Ingredients:

  • 1.5 lbs (680g) ground chicken
  • 1/2 cup (50g) panko breadcrumbs
  • 1 large egg, lightly beaten
  • 1/4 cup (60ml) milk (full fat or 2%)
  • 1/4 cup (packed) chopped fresh parsley
  • 2 tablespoons chopped fresh chives
  • 1 tablespoon chopped fresh thyme
  • 1 clove garlic, minced
  • 1 teaspoon Dijon mustard
  • 1/2 teaspoon onion powder
  • 1/4 teaspoon smoked paprika
  • Salt and freshly ground black pepper to taste (about 1 teaspoon salt, 1/2 teaspoon pepper)
  • 2 tablespoons olive oil, or vegetable oil

Instructions:

  1. In a large bowl, combine the ground chicken, panko breadcrumbs, egg, milk, parsley, chives, thyme, garlic, Dijon mustard, onion powder, smoked paprika, salt, and pepper. Mix gently with your hands until just combined.
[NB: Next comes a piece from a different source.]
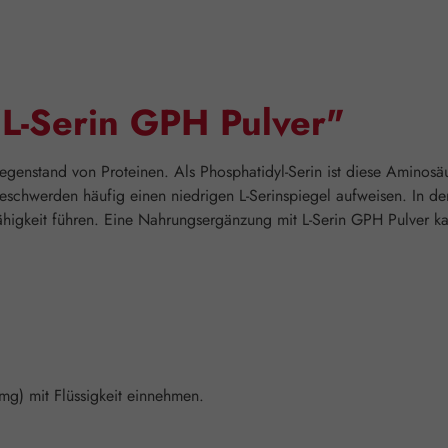
"L-Serin GPH Pulver"
t Gegenstand von Proteinen. Als Phosphatidyl-Serin ist diese Aminos
schwerden häufig einen niedrigen L-Serinspiegel aufweisen. In der
ähigkeit führen. Eine Nahrungsergänzung mit L-Serin GPH Pulver ka
 mg) mit Flüssigkeit einnehmen.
Don't overmix, or the chicken patties will be tough!
  2. Cover the bowl with plastic wrap and refrigerate for at least 30 minutes. This helps the chicken patties hold their shape and prevents them from falling apart during cooking.
  3. Divide the chicken mixture into 4-6 equal portions. Gently form each portion into a patty, about 1/2 inch thick. Wet your hands slightly to prevent the mixture from sticking.
  4. Heat the olive oil in a large skillet over medium heat. Once the oil is hot, carefully place the patties in the skillet, leaving some space between them.
  5. Cook for 5-7 minutes per side, or until the chicken patties are golden brown and cooked through. The internal temperature should reach 165°F (74°C). Use a meat thermometer to ensure doneness.
  6. Remove the chicken patties from the skillet and place them on a plate lined with paper towels to drain any excess oil. Let them rest for a few minutes before serving.